I'm using the person-detection-action-recognition-0006 model with a Neural Compute Strick 2 and a raspberry pi 4. I'm able to load the model in the NCS and getting the results of the branches but I do not know how to use them to compute the bounding boxes and the label of the recognized action. I'm using Python and I'm not fluent in C++ so the SmartClassroomDemo is not of any help. Can someone help me or point me in the right direction?
I'm attaching the code I'm using to load the model and to get the outps.
Thanks in Advance
May I know you are using this person-detection-action-recognition-0006 model with which OpenVINO sample application?

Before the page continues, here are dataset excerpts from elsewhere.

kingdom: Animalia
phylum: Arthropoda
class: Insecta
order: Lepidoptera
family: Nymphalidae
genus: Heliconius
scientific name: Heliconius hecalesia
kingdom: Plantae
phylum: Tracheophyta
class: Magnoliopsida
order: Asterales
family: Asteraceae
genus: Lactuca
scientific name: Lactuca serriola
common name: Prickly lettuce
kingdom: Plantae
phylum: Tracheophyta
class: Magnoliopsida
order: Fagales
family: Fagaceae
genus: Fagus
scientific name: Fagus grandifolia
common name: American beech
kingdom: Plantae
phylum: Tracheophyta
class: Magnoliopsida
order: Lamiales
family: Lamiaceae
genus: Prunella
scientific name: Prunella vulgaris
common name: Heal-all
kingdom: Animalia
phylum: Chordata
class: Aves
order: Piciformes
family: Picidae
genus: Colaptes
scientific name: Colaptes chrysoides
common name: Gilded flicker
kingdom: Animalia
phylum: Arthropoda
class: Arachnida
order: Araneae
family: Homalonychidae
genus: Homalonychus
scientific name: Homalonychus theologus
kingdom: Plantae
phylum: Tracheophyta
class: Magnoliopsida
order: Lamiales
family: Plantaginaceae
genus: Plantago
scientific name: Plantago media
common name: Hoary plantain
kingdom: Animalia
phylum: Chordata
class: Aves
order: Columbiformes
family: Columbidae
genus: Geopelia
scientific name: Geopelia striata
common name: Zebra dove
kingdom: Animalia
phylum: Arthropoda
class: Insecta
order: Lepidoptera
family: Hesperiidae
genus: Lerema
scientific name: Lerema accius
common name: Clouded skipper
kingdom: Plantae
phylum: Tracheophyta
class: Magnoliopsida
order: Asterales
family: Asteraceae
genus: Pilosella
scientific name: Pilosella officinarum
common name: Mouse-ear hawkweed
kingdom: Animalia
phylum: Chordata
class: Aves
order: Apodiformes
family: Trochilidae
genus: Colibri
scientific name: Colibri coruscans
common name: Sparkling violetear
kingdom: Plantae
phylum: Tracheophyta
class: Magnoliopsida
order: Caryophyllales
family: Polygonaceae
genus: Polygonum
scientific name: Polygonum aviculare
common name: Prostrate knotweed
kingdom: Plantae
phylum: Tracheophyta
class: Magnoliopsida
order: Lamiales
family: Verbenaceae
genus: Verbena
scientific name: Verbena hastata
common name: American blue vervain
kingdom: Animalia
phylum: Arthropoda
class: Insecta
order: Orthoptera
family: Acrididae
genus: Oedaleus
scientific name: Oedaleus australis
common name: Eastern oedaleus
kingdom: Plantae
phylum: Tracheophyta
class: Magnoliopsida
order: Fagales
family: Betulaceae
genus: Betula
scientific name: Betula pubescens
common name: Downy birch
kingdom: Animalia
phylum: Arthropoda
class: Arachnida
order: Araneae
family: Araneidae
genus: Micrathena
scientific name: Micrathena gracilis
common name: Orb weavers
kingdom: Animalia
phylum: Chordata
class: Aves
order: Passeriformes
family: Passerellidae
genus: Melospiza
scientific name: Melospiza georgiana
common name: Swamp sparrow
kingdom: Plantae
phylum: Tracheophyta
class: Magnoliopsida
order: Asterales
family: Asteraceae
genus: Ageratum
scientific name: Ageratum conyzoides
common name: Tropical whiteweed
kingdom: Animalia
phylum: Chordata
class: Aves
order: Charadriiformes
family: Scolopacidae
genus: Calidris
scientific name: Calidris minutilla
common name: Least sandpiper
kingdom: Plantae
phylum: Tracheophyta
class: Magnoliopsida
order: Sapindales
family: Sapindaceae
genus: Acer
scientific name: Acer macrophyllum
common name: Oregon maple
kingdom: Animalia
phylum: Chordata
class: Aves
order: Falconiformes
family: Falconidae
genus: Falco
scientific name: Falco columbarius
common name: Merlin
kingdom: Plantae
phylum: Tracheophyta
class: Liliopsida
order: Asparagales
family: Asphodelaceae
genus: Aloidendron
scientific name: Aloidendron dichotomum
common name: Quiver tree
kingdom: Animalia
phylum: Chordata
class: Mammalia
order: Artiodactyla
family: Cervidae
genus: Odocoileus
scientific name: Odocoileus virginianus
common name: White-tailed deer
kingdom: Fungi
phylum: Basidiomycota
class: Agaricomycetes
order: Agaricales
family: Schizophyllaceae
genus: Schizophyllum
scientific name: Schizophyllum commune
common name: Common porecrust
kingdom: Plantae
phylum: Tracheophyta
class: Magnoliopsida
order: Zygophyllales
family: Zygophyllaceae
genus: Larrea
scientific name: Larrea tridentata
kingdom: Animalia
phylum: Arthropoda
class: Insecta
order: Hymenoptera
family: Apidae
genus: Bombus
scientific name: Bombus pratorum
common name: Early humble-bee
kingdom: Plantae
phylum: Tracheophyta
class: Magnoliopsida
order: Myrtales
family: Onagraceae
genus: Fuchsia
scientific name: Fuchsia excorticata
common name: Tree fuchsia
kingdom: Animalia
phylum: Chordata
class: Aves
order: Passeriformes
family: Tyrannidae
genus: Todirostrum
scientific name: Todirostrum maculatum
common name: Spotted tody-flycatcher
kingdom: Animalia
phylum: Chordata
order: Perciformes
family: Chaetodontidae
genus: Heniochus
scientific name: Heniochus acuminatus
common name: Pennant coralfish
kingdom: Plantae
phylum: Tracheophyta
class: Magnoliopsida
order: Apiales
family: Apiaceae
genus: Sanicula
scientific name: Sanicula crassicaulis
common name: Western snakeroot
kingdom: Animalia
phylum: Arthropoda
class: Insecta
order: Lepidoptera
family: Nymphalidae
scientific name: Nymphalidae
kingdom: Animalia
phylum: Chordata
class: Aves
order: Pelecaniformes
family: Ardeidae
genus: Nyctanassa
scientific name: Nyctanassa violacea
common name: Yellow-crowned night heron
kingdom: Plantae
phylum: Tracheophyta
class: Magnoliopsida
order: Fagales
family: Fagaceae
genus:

I suggest you try this out with your model : https://www.youtube.com/watch?v=OKH57mvO9k0
Good morning and thanks for the quick response. I'm not using the model inside one of the sample applications provided. I need to run the person-detection-action-recognition-0006 on a raspberry pi 4. So I installed the openvino toolkit on it. I already used the person and vehicle detection model in python but the output description was very straightforward so I had no problems interpreting the results. I need to detect people inside a video streaming and classify the action: "sitting, standing, raising hand" etc. Unfortunately, I'm able to get the results but I need help interpreting those results that are organized in branches.
Hope someone can help me.
Thanks in Advance
I'm sorry for the double answer. I also tried to use the object_detection_demo_ssd_async.py provided in the python demos folder. In the models.lst there is a voice person-detection-????. I thought that the person-detection-action-recognition-0006 could be used but when I try to run the script an error occurs saying :" unsupported model outputs".
In addition to that,
You need to train the model to recognize the actions that you expect as outcomes.
Hence, you need to feed the model with appropriate images.
Here is some idea on how you can do that: https://www.youtube.com/watch?v=ACtMs0ETpBg
Once you feed the model with appropriate images, you may get the output as here: https://docs.openvinotoolkit.org/2020.3/_models_intel_person_detection_action_recognition_0006_description_person_detection_action_recognition_0006.html
Thanks for the effort
I'm already using the person-detection-action-recognition-0006 pre trained model. I have loaded it inside the NCS and afforded to get the results regarding a test picture I use as input. The problem is that I do not understand how to compute the bounding boxes and the classes from the results.
The OpenVINO samples usually automatically done it.
When inference is done, the application outputs data to the standard output stream and creates an output image with bounding boxes drawn atop the initial image.
The only example that use this model is the Smart Classroom Demo that is only in C++ and use also other pretrained models. Unfortunately, I'm not fluent in C++ and I have to use this model with the python Api. For this reason I'm asking if there is some example/tutorial for python to interpret the results of the person-detection-actoin-recognition-0006 in python or if someone can point me in the right direction to do it myself.
Thanks in advance
Currently, we only have Smart Classroom demo which is written on C++ https://github.com/openvinotoolkit/open_model_zoo/tree/master/demos/smart_classroom_demo
And unfortunately so far it has not been ported to Python.
Alternatively, you could take a look at similar but yet different action recognition algorithm implemented in 2 steps (and thus 2 models: encoder and decoder) and Python application:
Action Recognition demo - https://github.com/openvinotoolkit/open_model_zoo/tree/master/demos/python_demos/action_recognition
Intel will no longer monitor this thread since we have provided a solution. If you need any additional information from Intel, please submit a new question.